Count the lines below that contain the word "tech", and state only that number.

§ Provided records:
============================================================
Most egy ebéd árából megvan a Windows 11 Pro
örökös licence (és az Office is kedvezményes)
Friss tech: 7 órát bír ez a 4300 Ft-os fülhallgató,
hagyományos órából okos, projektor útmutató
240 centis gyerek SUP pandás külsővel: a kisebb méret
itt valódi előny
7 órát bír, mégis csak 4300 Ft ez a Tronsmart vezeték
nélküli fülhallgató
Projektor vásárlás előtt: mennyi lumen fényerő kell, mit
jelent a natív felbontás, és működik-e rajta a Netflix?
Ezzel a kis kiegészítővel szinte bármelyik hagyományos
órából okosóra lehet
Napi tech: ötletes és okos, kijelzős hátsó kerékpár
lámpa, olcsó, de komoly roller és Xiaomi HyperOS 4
============================================================
§ Result for this task: 2